Acara ini bukan cuma soal menang dan kalah. Di balik peluh dan sorak penonton, ada misi besar: membentuk karakter, membangun semangat juang, dan membuktikan bahwa tinju bukan soal kekerasan, melainkan tentang kendali, sportivitas, dan kebanggaan daerah.
KEDIRI – Suara bel tinju menggema dari Jaya Ningrat Camp, Desa Joho, Kecamatan Wates, Kabupaten Kediri, Minggu (1/6). Bukan sekadar adu jotosan, acara ini jadi bentuk nyata perlawanan terhadap maraknya aksi tawuran di kalangan muda.

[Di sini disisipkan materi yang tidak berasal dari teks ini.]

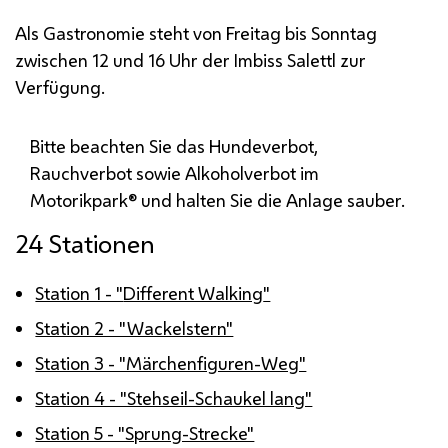
Als Gastronomie steht von Freitag bis Sonntag
zwischen 12 und 16 Uhr der Imbiss Salettl zur
Verfügung.
Bitte beachten Sie das Hundeverbot,
Rauchverbot sowie Alkoholverbot im
Motorikpark® und halten Sie die Anlage sauber.
24 Stationen
Station 1 - "
Different Walking
"
Station 2 - "Wackelstern"
Station 3 - "Märchenfiguren-Weg"
Station 4 - "Stehseil-Schaukel lang"
Station 5 - "Sprung-Strecke"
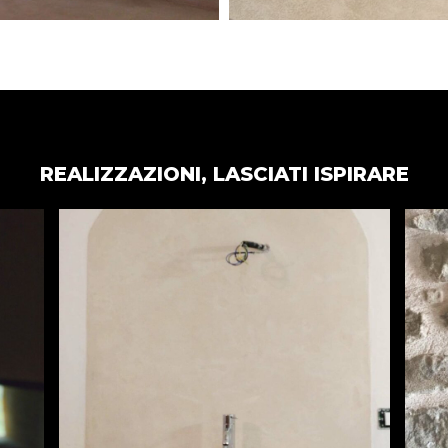
REALIZZAZIONI, LASCIATI ISPIRARE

Diinisiasi oleh Misbachul Umam, eksibisi ini jadi panggung alternatif bagi anak-anak muda yang ingin menyalurkan energi mereka ke jalur prestasi, bukan anarki.
“Kami ingin menyediakan tempat bagi para atlet yang sering luput dari perhatian. Daripada berkelahi di jalan, lebih baik naik ring dan bawa pulang medali,” ungkapnya selaku ketua pelaksana acara.
Sebanyak 70 petinju dari berbagai kelas – junior, senior, hingga putri – saling adu teknik dalam 35 laga. Mereka datang dari Kediri, Blitar, dan kota-kota lain di wilayah Karesidenan Kediri.
Kapolsek Wates, AKP Agus Sudarjianto, membuka acara secara resmi. Hadir pula Danramil, kepala desa, dan tokoh-tokoh masyarakat sebagai bentuk dukungan penuh terhadap pengembangan olahraga lokal.
Yang paling menyita perhatian, kehadiran Budi Rahardjo alias Kang Edot – petarung nasional One Pride MMA. Ia turut naik ring, bukan untuk mengejar gelar, tapi memberi semangat.
“Motivasiku simpel. Lebih baik tanding di ring daripada tawuran di jalan. Aku ingin tunjukkan, olahraga bisa jadi jalan hidup,” ucap Kang Edot dengan penuh semangat.
Ditegaskan AKP Agus, bahkan pihaknya menyambut antusias gelaran ini. Ia melihatnya sebagai langkah strategis untuk meredam konflik remaja sekaligus menjaring bibit atlet berbakat dari daerah.